Copy all of the data that follows without altering a word.

#### Exercise inputs
*** Begin section ***

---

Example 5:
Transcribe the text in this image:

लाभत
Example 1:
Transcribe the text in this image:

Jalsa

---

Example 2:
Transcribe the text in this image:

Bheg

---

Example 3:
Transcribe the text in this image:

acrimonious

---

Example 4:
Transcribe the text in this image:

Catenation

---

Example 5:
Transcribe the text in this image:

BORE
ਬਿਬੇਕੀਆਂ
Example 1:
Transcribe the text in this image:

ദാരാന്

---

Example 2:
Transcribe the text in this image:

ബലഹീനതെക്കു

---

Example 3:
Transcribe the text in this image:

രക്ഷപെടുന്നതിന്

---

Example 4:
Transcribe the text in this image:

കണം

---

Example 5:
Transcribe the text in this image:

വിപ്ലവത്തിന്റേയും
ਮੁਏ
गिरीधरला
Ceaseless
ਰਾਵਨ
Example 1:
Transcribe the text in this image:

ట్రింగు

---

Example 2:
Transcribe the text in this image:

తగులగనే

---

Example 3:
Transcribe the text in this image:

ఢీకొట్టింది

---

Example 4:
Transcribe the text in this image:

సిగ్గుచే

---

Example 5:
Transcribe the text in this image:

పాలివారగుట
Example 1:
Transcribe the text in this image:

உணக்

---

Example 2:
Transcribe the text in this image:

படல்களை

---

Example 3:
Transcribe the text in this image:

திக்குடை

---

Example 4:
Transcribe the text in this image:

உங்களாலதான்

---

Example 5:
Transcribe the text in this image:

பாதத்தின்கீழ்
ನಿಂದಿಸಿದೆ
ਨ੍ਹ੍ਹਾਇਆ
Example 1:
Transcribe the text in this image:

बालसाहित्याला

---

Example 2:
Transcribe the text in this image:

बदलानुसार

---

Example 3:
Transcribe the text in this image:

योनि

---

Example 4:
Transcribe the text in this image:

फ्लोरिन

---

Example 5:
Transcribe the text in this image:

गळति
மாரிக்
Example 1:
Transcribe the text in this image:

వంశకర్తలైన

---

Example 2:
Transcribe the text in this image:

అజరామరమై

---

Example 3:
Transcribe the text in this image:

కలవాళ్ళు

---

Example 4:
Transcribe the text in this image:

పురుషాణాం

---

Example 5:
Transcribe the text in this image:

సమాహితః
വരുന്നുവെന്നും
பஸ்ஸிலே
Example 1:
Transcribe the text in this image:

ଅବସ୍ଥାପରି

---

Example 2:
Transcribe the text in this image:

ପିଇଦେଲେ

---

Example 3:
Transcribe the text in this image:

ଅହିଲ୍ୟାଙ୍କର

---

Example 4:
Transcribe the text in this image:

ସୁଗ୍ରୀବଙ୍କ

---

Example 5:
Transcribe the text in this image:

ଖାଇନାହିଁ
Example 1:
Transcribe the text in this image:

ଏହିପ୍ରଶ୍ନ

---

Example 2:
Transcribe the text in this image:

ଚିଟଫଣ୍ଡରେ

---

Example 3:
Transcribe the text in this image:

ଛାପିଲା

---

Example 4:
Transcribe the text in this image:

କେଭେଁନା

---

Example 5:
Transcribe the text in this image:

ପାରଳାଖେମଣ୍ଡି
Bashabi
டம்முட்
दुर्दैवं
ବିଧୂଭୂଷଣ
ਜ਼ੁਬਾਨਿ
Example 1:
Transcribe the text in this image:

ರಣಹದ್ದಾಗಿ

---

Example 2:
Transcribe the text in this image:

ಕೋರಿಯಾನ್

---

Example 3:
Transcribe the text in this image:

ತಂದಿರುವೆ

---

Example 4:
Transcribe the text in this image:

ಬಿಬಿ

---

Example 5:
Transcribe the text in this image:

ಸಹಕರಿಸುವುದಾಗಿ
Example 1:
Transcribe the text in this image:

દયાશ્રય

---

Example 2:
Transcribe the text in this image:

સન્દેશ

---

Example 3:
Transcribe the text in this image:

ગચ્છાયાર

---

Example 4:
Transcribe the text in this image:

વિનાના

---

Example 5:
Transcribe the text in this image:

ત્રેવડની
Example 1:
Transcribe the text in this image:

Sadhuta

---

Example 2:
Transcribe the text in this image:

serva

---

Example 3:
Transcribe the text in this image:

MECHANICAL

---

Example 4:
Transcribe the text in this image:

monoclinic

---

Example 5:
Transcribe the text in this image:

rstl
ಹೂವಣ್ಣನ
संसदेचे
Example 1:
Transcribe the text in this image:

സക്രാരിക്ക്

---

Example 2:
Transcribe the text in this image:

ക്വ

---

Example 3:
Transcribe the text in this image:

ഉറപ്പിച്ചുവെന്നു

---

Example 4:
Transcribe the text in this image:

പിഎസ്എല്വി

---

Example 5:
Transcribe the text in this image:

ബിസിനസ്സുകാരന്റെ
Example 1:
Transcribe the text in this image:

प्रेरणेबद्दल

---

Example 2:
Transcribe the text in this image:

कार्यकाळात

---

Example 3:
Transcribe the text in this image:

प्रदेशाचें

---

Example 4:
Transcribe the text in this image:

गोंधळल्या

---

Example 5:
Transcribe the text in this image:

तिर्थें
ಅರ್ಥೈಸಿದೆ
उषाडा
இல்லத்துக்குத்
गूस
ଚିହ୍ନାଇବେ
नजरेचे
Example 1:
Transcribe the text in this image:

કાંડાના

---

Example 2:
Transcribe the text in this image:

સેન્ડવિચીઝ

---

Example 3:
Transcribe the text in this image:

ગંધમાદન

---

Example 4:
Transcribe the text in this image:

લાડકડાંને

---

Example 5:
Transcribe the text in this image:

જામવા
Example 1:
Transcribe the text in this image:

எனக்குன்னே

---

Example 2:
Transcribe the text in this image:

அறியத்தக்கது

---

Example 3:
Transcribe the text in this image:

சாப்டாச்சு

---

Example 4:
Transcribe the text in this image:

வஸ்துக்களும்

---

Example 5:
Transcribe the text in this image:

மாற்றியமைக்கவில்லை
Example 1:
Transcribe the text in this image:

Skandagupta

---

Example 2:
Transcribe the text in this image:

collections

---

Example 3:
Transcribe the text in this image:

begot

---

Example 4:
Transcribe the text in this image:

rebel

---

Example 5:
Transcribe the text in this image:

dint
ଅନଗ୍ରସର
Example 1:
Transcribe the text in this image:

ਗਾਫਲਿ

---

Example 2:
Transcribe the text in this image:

*** End section ***

#### Answer space
---

Example 5:
Transcribe the text in this image:

लाभत
Example 1:
Transcribe the text in this image:

Jalsa

---

Example 2:
Transcribe the text in this image:

Bheg

---

Example 3:
Transcribe the text in this image:

acrimonious

---

Example 4:
Transcribe the text in this image:

Catenation

---

Example 5:
Transcribe the text in this image:

BORE
ਬਿਬੇਕੀਆਂ
Example 1:
Transcribe the text in this image:

ദാരാന്

---

Example 2:
Transcribe the text in this image:

ബലഹീനതെക്കു

---

Example 3:
Transcribe the text in this image:

രക്ഷപെടുന്നതിന്

---

Example 4:
Transcribe the text in this image:

കണം

---

Example 5:
Transcribe the text in this image:

വിപ്ലവത്തിന്റേയും
ਮੁਏ
गिरीधरला
Ceaseless
ਰਾਵਨ
Example 1:
Transcribe the text in this image:

ట్రింగు

---

Example 2:
Transcribe the text in this image:

తగులగనే

---

Example 3:
Transcribe the text in this image:

ఢీకొట్టింది

---

Example 4:
Transcribe the text in this image:

సిగ్గుచే

---

Example 5:
Transcribe the text in this image:

పాలివారగుట
Example 1:
Transcribe the text in this image:

உணக்

---

Example 2:
Transcribe the text in this image:

படல்களை

---

Example 3:
Transcribe the text in this image:

திக்குடை

---

Example 4:
Transcribe the text in this image:

உங்களாலதான்

---

Example 5:
Transcribe the text in this image:

பாதத்தின்கீழ்
ನಿಂದಿಸಿದೆ
ਨ੍ਹ੍ਹਾਇਆ
Example 1:
Transcribe the text in this image:

बालसाहित्याला

---

Example 2:
Transcribe the text in this image:

बदलानुसार

---

Example 3:
Transcribe the text in this image:

योनि

---

Example 4:
Transcribe the text in this image:

फ्लोरिन

---

Example 5:
Transcribe the text in this image:

गळति
மாரிக்
Example 1:
Transcribe the text in this image:

వంశకర్తలైన

---

Example 2:
Transcribe the text in this image:

అజరామరమై

---

Example 3:
Transcribe the text in this image:

కలవాళ్ళు

---

Example 4:
Transcribe the text in this image:

పురుషాణాం

---

Example 5:
Transcribe the text in this image:

సమాహితః
വരുന്നുവെന്നും
பஸ்ஸிலே
Example 1:
Transcribe the text in this image:

ଅବସ୍ଥାପରି

---

Example 2:
Transcribe the text in this image:

ପିଇଦେଲେ

---

Example 3:
Transcribe the text in this image:

ଅହିଲ୍ୟାଙ୍କର

---

Example 4:
Transcribe the text in this image:

ସୁଗ୍ରୀବଙ୍କ

---

Example 5:
Transcribe the text in this image:

ଖାଇନାହିଁ
Example 1:
Transcribe the text in this image:

ଏହିପ୍ରଶ୍ନ

---

Example 2:
Transcribe the text in this image:

ଚିଟଫଣ୍ଡରେ

---

Example 3:
Transcribe the text in this image:

ଛାପିଲା

---

Example 4:
Transcribe the text in this image:

କେଭେଁନା

---

Example 5:
Transcribe the text in this image:

ପାରଳାଖେମଣ୍ଡି
Bashabi
டம்முட்
दुर्दैवं
ବିଧୂଭୂଷଣ
ਜ਼ੁਬਾਨਿ
Example 1:
Transcribe the text in this image:

ರಣಹದ್ದಾಗಿ

---

Example 2:
Transcribe the text in this image:

ಕೋರಿಯಾನ್

---

Example 3:
Transcribe the text in this image:

ತಂದಿರುವೆ

---

Example 4:
Transcribe the text in this image:

ಬಿಬಿ

---

Example 5:
Transcribe the text in this image:

ಸಹಕರಿಸುವುದಾಗಿ
Example 1:
Transcribe the text in this image:

દયાશ્રય

---

Example 2:
Transcribe the text in this image:

સન્દેશ

---

Example 3:
Transcribe the text in this image:

ગચ્છાયાર

---

Example 4:
Transcribe the text in this image:

વિનાના

---

Example 5:
Transcribe the text in this image:

ત્રેવડની
Example 1:
Transcribe the text in this image:

Sadhuta

---

Example 2:
Transcribe the text in this image:

serva

---

Example 3:
Transcribe the text in this image:

MECHANICAL

---

Example 4:
Transcribe the text in this image:

monoclinic

---

Example 5:
Transcribe the text in this image:

rstl
ಹೂವಣ್ಣನ
संसदेचे
Example 1:
Transcribe the text in this image:

സക്രാരിക്ക്

---

Example 2:
Transcribe the text in this image:

ക്വ

---

Example 3:
Transcribe the text in this image:

ഉറപ്പിച്ചുവെന്നു

---

Example 4:
Transcribe the text in this image:

പിഎസ്എല്വി

---

Example 5:
Transcribe the text in this image:

ബിസിനസ്സുകാരന്റെ
Example 1:
Transcribe the text in this image:

प्रेरणेबद्दल

---

Example 2:
Transcribe the text in this image:

कार्यकाळात

---

Example 3:
Transcribe the text in this image:

प्रदेशाचें

---

Example 4:
Transcribe the text in this image:

गोंधळल्या

---

Example 5:
Transcribe the text in this image:

तिर्थें
ಅರ್ಥೈಸಿದೆ
उषाडा
இல்லத்துக்குத்
गूस
ଚିହ୍ନାଇବେ
नजरेचे
Example 1:
Transcribe the text in this image:

કાંડાના

---

Example 2:
Transcribe the text in this image:

સેન્ડવિચીઝ

---

Example 3:
Transcribe the text in this image:

ગંધમાદન

---

Example 4:
Transcribe the text in this image:

લાડકડાંને

---

Example 5:
Transcribe the text in this image:

જામવા
Example 1:
Transcribe the text in this image:

எனக்குன்னே

---

Example 2:
Transcribe the text in this image:

அறியத்தக்கது

---

Example 3:
Transcribe the text in this image:

சாப்டாச்சு

---

Example 4:
Transcribe the text in this image:

வஸ்துக்களும்

---

Example 5:
Transcribe the text in this image:

மாற்றியமைக்கவில்லை
Example 1:
Transcribe the text in this image:

Skandagupta

---

Example 2:
Transcribe the text in this image:

collections

---

Example 3:
Transcribe the text in this image:

begot

---

Example 4:
Transcribe the text in this image:

rebel

---

Example 5:
Transcribe the text in this image:

dint
ଅନଗ୍ରସର
Example 1:
Transcribe the text in this image:

ਗਾਫਲਿ

---

Example 2:
Transcribe the text in this image:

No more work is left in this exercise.